City financial figures suggest a $1.1 million general fund subsidy was avoided through debt service savings of $581,400. Subsidies to support the ballpark have cost taxpayers more than $3 million since it opened in 2014.
Robert Cortinas, the city’s chief financial officer, said revenues from hotel occupancy taxes, which is a major source of revenue used to pay the ballpark debt, were affected by significant lows in 2020. In April, occupancy dipped to nearly 30 percent.
Hotel taxes have come back with occupancy reaching 60 percent. Still, given the prevalence of travel (hotel/motel, car rental) taxes used to fund sports facilities, the issue of debt service should continue in 2021.

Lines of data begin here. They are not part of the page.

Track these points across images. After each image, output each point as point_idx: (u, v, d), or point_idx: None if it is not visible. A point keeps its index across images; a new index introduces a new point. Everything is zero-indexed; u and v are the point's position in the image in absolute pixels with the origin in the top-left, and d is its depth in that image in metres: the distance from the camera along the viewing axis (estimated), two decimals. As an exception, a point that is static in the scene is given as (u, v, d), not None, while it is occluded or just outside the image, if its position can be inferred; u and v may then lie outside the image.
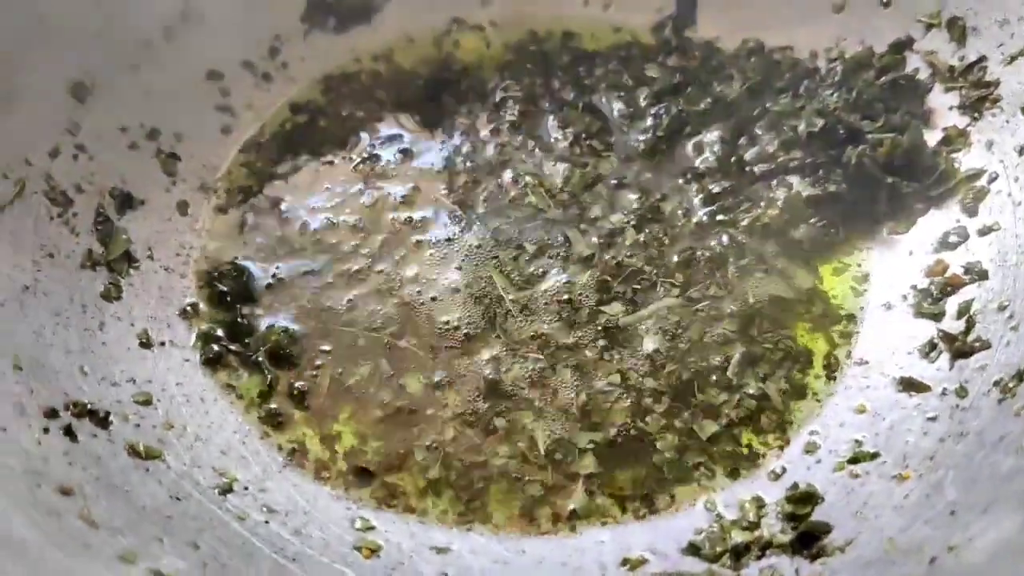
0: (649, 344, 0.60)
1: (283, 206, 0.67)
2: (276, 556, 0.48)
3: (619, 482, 0.55)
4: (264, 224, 0.66)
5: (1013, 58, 0.61)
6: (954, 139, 0.63)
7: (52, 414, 0.49)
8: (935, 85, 0.66)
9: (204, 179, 0.68)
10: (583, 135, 0.71)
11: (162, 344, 0.59)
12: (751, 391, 0.58)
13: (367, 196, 0.68)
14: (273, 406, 0.58)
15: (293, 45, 0.75)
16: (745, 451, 0.56)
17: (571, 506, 0.54)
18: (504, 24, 0.78)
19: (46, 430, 0.48)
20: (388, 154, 0.70)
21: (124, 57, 0.67)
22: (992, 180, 0.60)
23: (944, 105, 0.65)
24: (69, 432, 0.49)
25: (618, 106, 0.72)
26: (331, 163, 0.70)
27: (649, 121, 0.71)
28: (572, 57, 0.76)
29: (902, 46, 0.68)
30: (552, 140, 0.71)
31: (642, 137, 0.70)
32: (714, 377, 0.58)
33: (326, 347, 0.60)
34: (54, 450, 0.47)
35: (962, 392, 0.53)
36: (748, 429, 0.56)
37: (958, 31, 0.65)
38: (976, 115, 0.63)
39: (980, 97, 0.63)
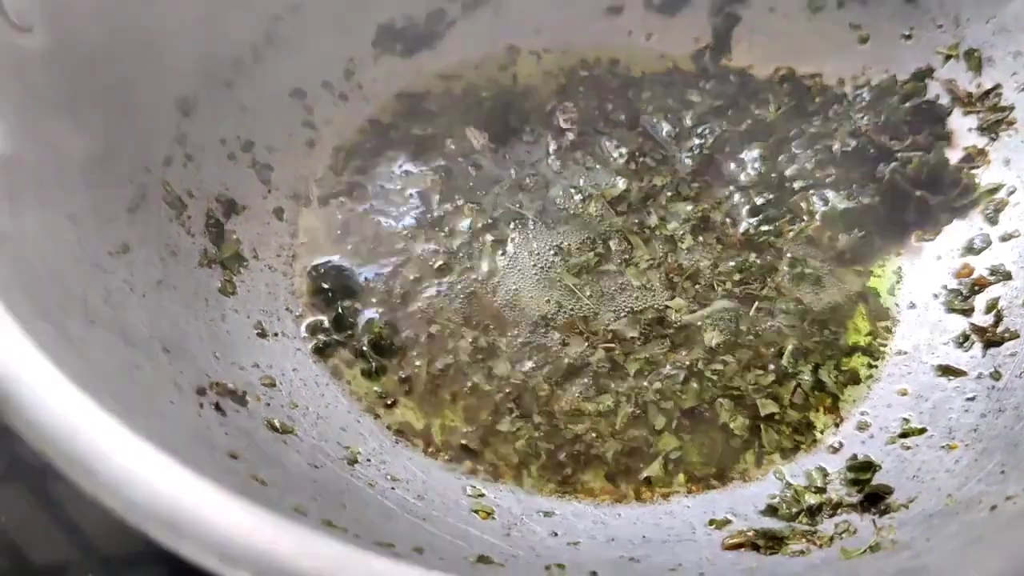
0: (711, 338, 0.67)
1: (371, 210, 0.73)
2: (409, 516, 0.53)
3: (695, 458, 0.61)
4: (355, 227, 0.73)
5: (1026, 86, 0.70)
6: (974, 157, 0.71)
7: (201, 392, 0.55)
8: (954, 109, 0.74)
9: (295, 188, 0.74)
10: (637, 152, 0.78)
11: (275, 335, 0.65)
12: (806, 377, 0.65)
13: (446, 204, 0.74)
14: (378, 390, 0.64)
15: (366, 67, 0.81)
16: (805, 429, 0.63)
17: (649, 475, 0.61)
18: (556, 51, 0.85)
19: (201, 405, 0.53)
20: (461, 167, 0.77)
21: (219, 75, 0.72)
22: (1011, 193, 0.68)
23: (964, 127, 0.73)
24: (218, 408, 0.54)
25: (666, 127, 0.80)
26: (410, 173, 0.76)
27: (695, 140, 0.79)
28: (620, 82, 0.83)
29: (923, 74, 0.76)
30: (610, 157, 0.78)
31: (690, 154, 0.78)
32: (771, 366, 0.65)
33: (421, 338, 0.67)
34: (212, 422, 0.52)
35: (996, 375, 0.60)
36: (806, 410, 0.63)
37: (975, 61, 0.73)
38: (994, 136, 0.71)
39: (997, 120, 0.71)
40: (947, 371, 0.63)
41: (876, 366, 0.65)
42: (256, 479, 0.47)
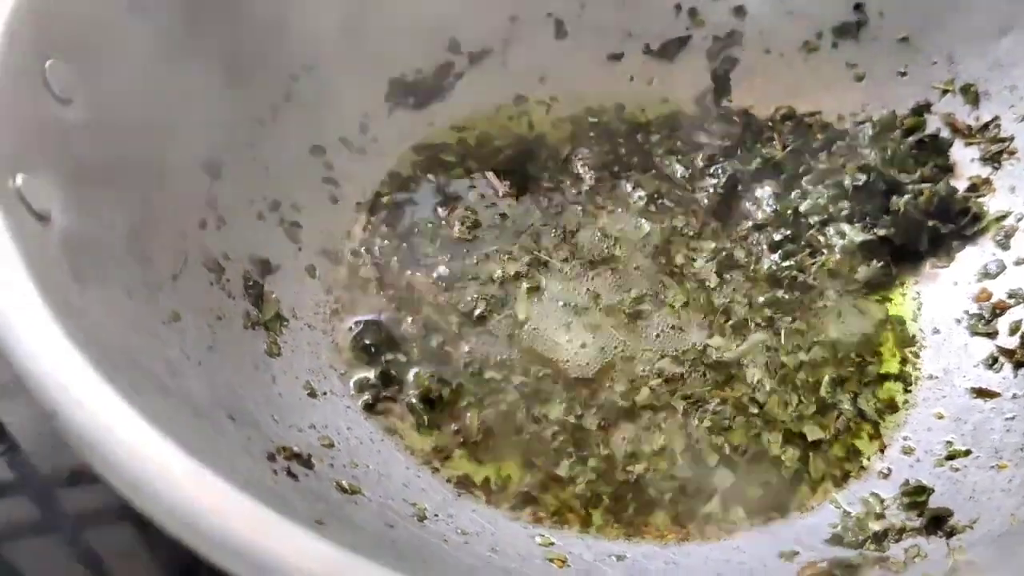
0: (753, 374, 0.68)
1: (402, 263, 0.74)
2: (488, 570, 0.54)
3: (752, 492, 0.63)
4: (389, 280, 0.73)
5: (1024, 117, 0.73)
6: (980, 186, 0.75)
7: (271, 458, 0.54)
8: (955, 141, 0.77)
9: (324, 245, 0.74)
10: (655, 194, 0.80)
11: (324, 394, 0.65)
12: (846, 406, 0.67)
13: (476, 254, 0.75)
14: (433, 444, 0.64)
15: (380, 121, 0.82)
16: (852, 457, 0.64)
17: (709, 512, 0.62)
18: (563, 99, 0.87)
19: (275, 472, 0.53)
20: (486, 217, 0.78)
21: (242, 136, 0.72)
22: (1019, 219, 0.72)
23: (966, 158, 0.77)
24: (290, 473, 0.54)
25: (680, 168, 0.82)
26: (436, 225, 0.77)
27: (709, 180, 0.81)
28: (628, 127, 0.86)
29: (922, 109, 0.79)
30: (629, 201, 0.79)
31: (706, 194, 0.80)
32: (812, 398, 0.67)
33: (470, 387, 0.67)
34: (288, 489, 0.52)
35: (1031, 395, 0.63)
36: (850, 437, 0.65)
37: (971, 96, 0.77)
38: (996, 165, 0.75)
39: (999, 151, 0.75)
40: (981, 393, 0.65)
41: (911, 391, 0.68)
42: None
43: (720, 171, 0.81)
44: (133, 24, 0.60)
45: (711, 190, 0.80)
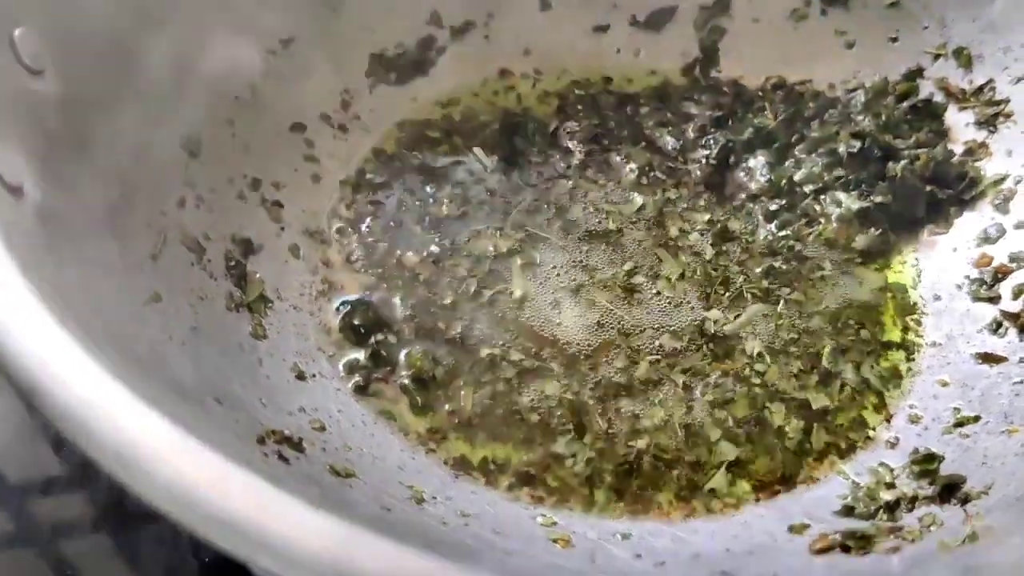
0: (752, 347, 0.67)
1: (390, 241, 0.71)
2: (492, 553, 0.51)
3: (757, 465, 0.61)
4: (377, 259, 0.71)
5: (1019, 79, 0.72)
6: (976, 150, 0.73)
7: (261, 441, 0.52)
8: (949, 106, 0.76)
9: (307, 224, 0.72)
10: (647, 167, 0.78)
11: (313, 376, 0.62)
12: (850, 376, 0.65)
13: (466, 230, 0.73)
14: (427, 426, 0.62)
15: (362, 97, 0.80)
16: (858, 427, 0.63)
17: (714, 487, 0.60)
18: (548, 73, 0.85)
19: (266, 455, 0.51)
20: (475, 193, 0.75)
21: (220, 113, 0.70)
22: (1018, 182, 0.70)
23: (961, 122, 0.75)
24: (281, 457, 0.52)
25: (671, 140, 0.80)
26: (424, 202, 0.74)
27: (701, 152, 0.79)
28: (616, 99, 0.84)
29: (914, 74, 0.78)
30: (621, 173, 0.77)
31: (698, 166, 0.78)
32: (814, 368, 0.66)
33: (464, 366, 0.65)
34: (279, 472, 0.50)
35: (1038, 358, 0.62)
36: (855, 408, 0.64)
37: (964, 59, 0.75)
38: (992, 129, 0.73)
39: (994, 114, 0.73)
40: (987, 358, 0.64)
41: (914, 359, 0.66)
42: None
43: (712, 142, 0.79)
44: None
45: (703, 161, 0.78)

In Winston-Salem, city officials are looking at a different issue when it comes to Truist Stadium: Billy Prim, a minority owner, says his Winston-Salem Dash (Class A; Carolina League) needs a rent reduction if his team is to survive and maintain MLB licensing. The Dash currently pays $1.55 million annual in rent, with the city receiving an additional $175,000 in a ticket surcharge, but the team is proposing cutting that annual rent payment to $750,000 and eliminating the ticket surcharge. There is about $20 million left on Truist Stadium debt service, but the city is worried that majority investors Chicago White Sox will just fold the team if a new acceptable lease isn’t approved. From the Winston-Salem Journal:
If that’s a blow, a bigger blow would be losing the team, Winston-Salem Mayor Allen Joines said.
“It came down to this: If we lose the team, the city would be responsible for the whole payment,” Joines said.
And the city would be left with no team and an empty stadium.
Joines also said the new lease is being structured in a way that will allow the city to more than recoup — over the long haul — the money lost from lowering the lease and eliminating ticket surcharge payments.
A complicating factor is that in the future MLB will be included as parties in MiLB team leases–so any changes to the Dash lease must be approved not only by the White Sox but Major League Baseball.